The proposed increases would bring the Army to almost 550,000 troops and the Marine Corps to 202,000. Senior officers of both services have strongly supported the increases. Officials say that the additions would permit a slowdown of the hectic pace of troop rotations in combat in Afghanistan and Iraq. When Secretary of Defense Robert M. Gates unveiled the planned increase, he assured troops in the war zones -- some of whom have served two or more combat tours since the wars began -- that "help is on the way."

The Army would like to keep active-duty soldiers at their home base for at least two years for every one year they deploy, easing the home-front problems with families and loved ones. Today many troops are forced to undertake another tour of duty after only a year at home. This situation has also prevented many Army and Marine Corps units from maintaining their training schedules for different missions. An increase in active-duty strength could also ease the burden on reserve units, the 346,000 members of the Army National Guard (ARNG) and the 196,000 Army reservists (USAR).

But increasingly critics of the buildup point out that in the next few years, possibly before the additional troops are added by 2010-2012, the United States will have withdrawn combat troops and possible all military forces from Iraq and Afghanistan. Even today, they note, the U.S. commitment of ground troops in the two wars is just over ten percent of the total active Army-ARNG-USAR and Marine Corps strength.

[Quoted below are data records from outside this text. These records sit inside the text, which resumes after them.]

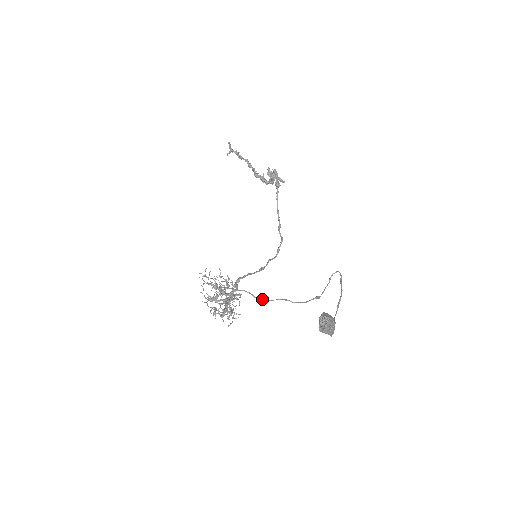
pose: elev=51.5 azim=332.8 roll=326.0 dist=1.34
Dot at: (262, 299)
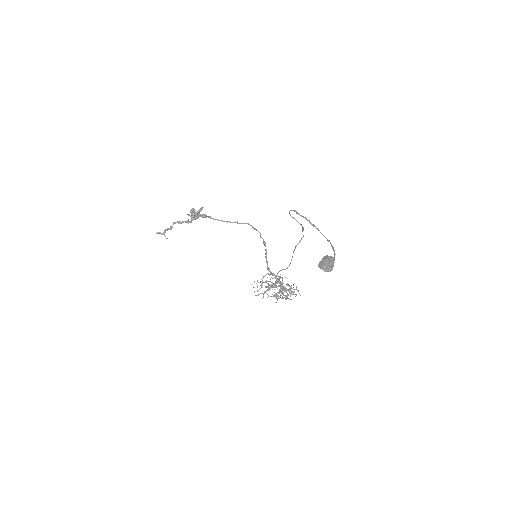
Dot at: (289, 265)
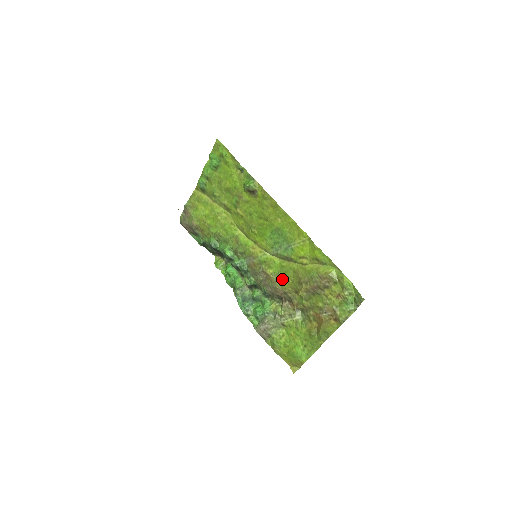
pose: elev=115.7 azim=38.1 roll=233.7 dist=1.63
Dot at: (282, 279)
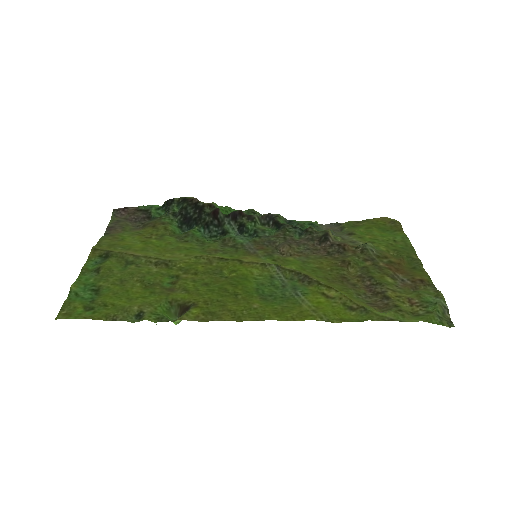
Dot at: (314, 263)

Frank Hoffman, a retired Marine officer and leading defense analyst, has observed that the global war on terrorism and the Iraq conflict are being used as "lame rationales" for enlarging the military. Hoffman, a senior researcher at the Marine Corps Center for Emerging Threats and Opportunities in Quantico, Virginia, continued, "Unless you think we will have more than six brigades in Iraq in 2012, I don't see how this is relevant." Other analysts and some congressional staffers have privately echoed Hoffman's views, as have a few military officers in off-the-record conversations.

The troop buildup has an estimated initial cost of nearly $100 billion with a subsequent cost of $15 billion per year to maintain the additional forces. These costs are being incurred at a time that several new aircraft and ship programs are far above predicted costs, virtually all U.S. Army and Marine Corps ground vehicles except for M1 tanks are in need of replacement, military health costs are skyrocketing, and the increased costs of fuel are playing havoc with operating budgets.

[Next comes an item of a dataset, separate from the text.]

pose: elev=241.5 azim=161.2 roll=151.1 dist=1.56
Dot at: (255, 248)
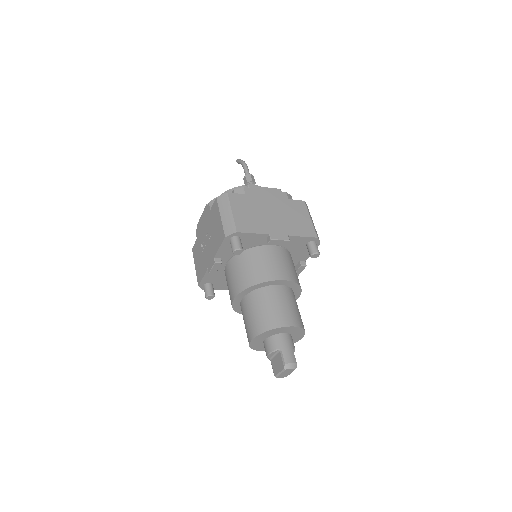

While some troop increases transcend the current wars in Afghanistan and Iraq, especially increases in special operations forces and, to some extent, in Marine units. After withdrawal from Afghanistan and Iraq -- as after the Vietnam War -- U.S. national leaders will be very reluctant to commit ground forces to sustained combat situations. Rather, special operations and forward-deployed Marine units afloat will be the more likely to be used in future crises and conflicts. Along with forward-deployed Navy ships, they will be the "forces of preference" for the foreseeable future.

The current crises in Africa that have led to the recent establishment of the U.S. Africa Command, the confrontations with the leaders of Venezuela and Iran, competition with China and India for resources in several parts of the world, and other problem areas will demand that the United States maintain flexible and rapidly deployable presence and combat forces. It is unlikely that those will be large Army or Marine Corps ground combat formations.